Naki: Ich habe mir dieses Tattoo stechen lassen, um zu zeigen, dass ich stolz auf meine Wurzeln bin. Ich habe kurdische Wurzeln und ich weiß, dass es viele Menschen gibt, die sich nicht trauen das zu sagen. Sie sagen lieber, dass sie Türken sind, weil sie sich schämen. Ich bin stolz auf meine Herkunft und möchte auch anderen Mut machen, immer zu ihren Wurzeln zu stehen.
Sie stehen noch am Anfang Ihrer fußballerischen Karriere. Können Sie sich vorstellen auch für eine Mannschaft in der Türkei zu spielen?
Naki: Ich bin jetzt 23 Jahre alt und möchte auf jeden Fall noch in Deutschland bleiben. Die Türkei ist derzeit für mich noch überhaupt kein Thema. Es kommt ganz auf meine fußballerische Entwicklung an, vielleicht in vier oder fünf Jahren.
Sie haben Ihr Herz ja ganz offensichtlich auch ein wenig an Hamburg verloren. Werden Sie eines Tages zurück in die Hansestadt gehen?
Naki: Eines steht fest: Wenn ich zurück nach Hamburg komme, dann gehe ich auf jeden Fall zu St.Pauli (lacht). Ich kann mir gut vorstellen meine Karriere in ungefähr zehn Jahren bei Pauli ausklingen zu lassen. Es gibt ja dieses Sprichwort: „In Hamburg sagt man Tschüss.“
Würde für Sie auch der HSV infrage kommen?
Naki: Zum HSV kann ich aus Prinzip nicht. Ich bin St. Paulianer da kann ich doch nicht zum HSV wechseln! Außerdem ist es so, wenn vom HSV ein Angebot vorliegen würde, dann bekommt man auch von anderen Mannschaften Angebote. Da würde ich lieber zu einen anderen Mannschaft gehen als zum HSV.
Welche Rolle spielt bei der Vereinswahl die Höhe der Gage?

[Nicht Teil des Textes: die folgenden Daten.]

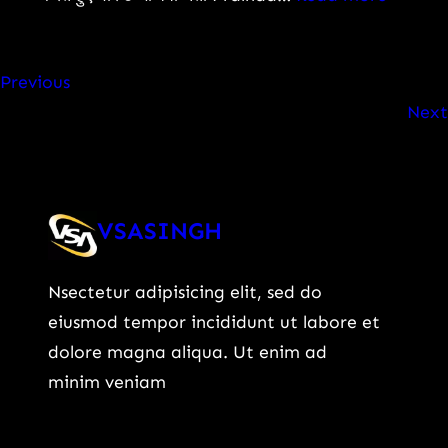
पूरी
प्रह्लाद
कीमत
जोशी
और
Previous
बने
क्यों
Next
केंद्रीय
मची
शिक्षा
है
मंत्री:
इस
जानिए
VSASINGH
SUV
कौन
की
हैं,
चर्चा?
Nsectetur adipisicing elit, sed do
क्यों
eiusmod tempor incididunt ut labore et
हुआ
dolore magna aliqua. Ut enim ad
यह
minim veniam
बड़ा
बदलाव
और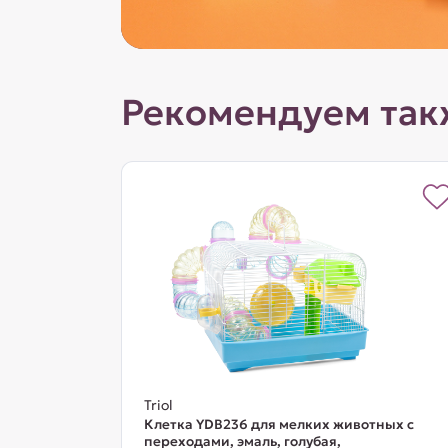
Рекомендуем так
Triol
Клетка YDB236 для мелких животных с
переходами, эмаль, голубая,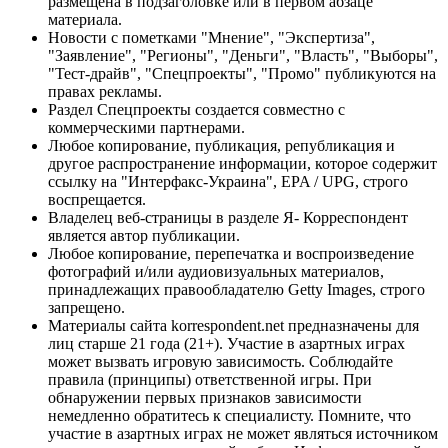
размещена в подзаголовке или в первом абзаце
материала.
Новости с пометками "Мнение", "Экспертиза",
"Заявление", "Регионы", "Деньги", "Власть", "Выборы",
"Тест-драйв", "Спецпроекты", "Промо" публикуются на
правах рекламы.
Раздел Спецпроекты создается совместно с
коммерческими партнерами.
Любое копирование, публикация, републикация и
другое распространение информации, которое содержит
ссылку на "Интерфакс-Украина", EPA / UPG, строго
воспрещается.
Владелец веб-страницы в разделе Я- Корреспондент
является автор публикации.
Любое копирование, перепечатка и воспроизведение
фотографий и/или аудиовизуальных материалов,
принадлежащих правообладателю Getty Images, строго
запрещено.
Материалы сайта korrespondent.net предназначены для
лиц старше 21 года (21+). Участие в азартных играх
может вызвать игровую зависимость. Соблюдайте
правила (принципы) ответственной игры. При
обнаружении первых признаков зависимости
немедленно обратитесь к специалисту. Помните, что
участие в азартных играх не может являться источником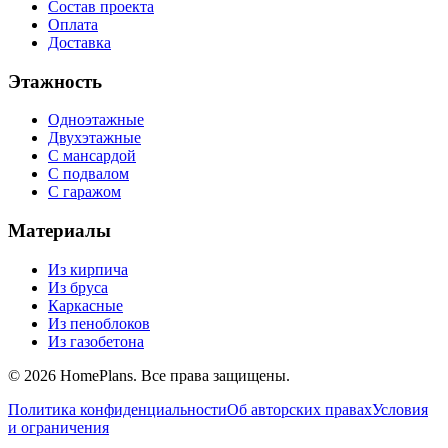
Состав проекта
Оплата
Доставка
Этажность
Одноэтажные
Двухэтажные
С мансардой
С подвалом
С гаражом
Материалы
Из кирпича
Из бруса
Каркасные
Из пеноблоков
Из газобетона
©
2026
HomePlans
. Все права защищены.
Политика конфиденциальности
Об авторских правах
Условия
и ограничения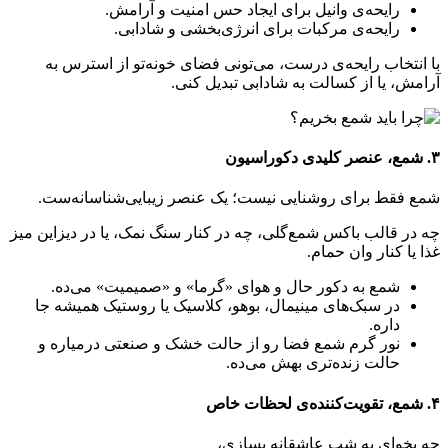
رایحه‌ی وانیل برای ایجاد حس امنیت و آرامش.
رایحه‌ی مرکبات برای انرژی‌بخشی و شادابی.
با انتخاب رایحه‌ی درست، می‌تونی فضای خونه‌تو از استرس به
آرامش، یا از کسالت به شادابی تبدیل کنی.
۳. شمع، عنصر کلیدی دکوراسیون
شمع فقط برای روشنایی نیست؛ یک عنصر زیبایی‌شناسانه‌ست.
چه در قالب باکس شمع‌گلی، چه در کنار سنگ نمک، یا در دیزاین میز
غذا یا کنار وان حمام.
شمع به دکور حال و هوای «گرما» و «صمیمیت» می‌ده.
در سبک‌های مینیمال، بوهو، کلاسیک یا روستیک همیشه جا
داره.
نور گرم شمع فضا رو از حالت خشک و صنعتی درمیاره و
حالت زنده‌تری بهش می‌ده.
۴. شمع، تقویت‌کننده‌ی لحظات خاص
چه بخوای یه شب عاشقانه بسازی،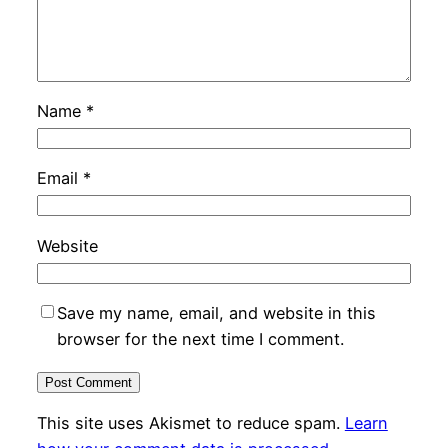
Name
*
Email
*
Website
Save my name, email, and website in this
browser for the next time I comment.
This site uses Akismet to reduce spam.
Learn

Naki: Ich bin nicht der Typ, der nur auf das Geld schaut. Ganz ehrlich: Was habe ich denn davon, wenn ich beispielsweise 30.000 € mehr verdiene, aber nicht glücklich bin oder nur auf der Bank sitze? Wenn ich das ganze nicht lebe, dann kommt bei mir nichts Gutes dabei heraus. Ich muss mich wohl und gut bei einem Verein fühlen, nur dann bin ich mit Herzblut dabei.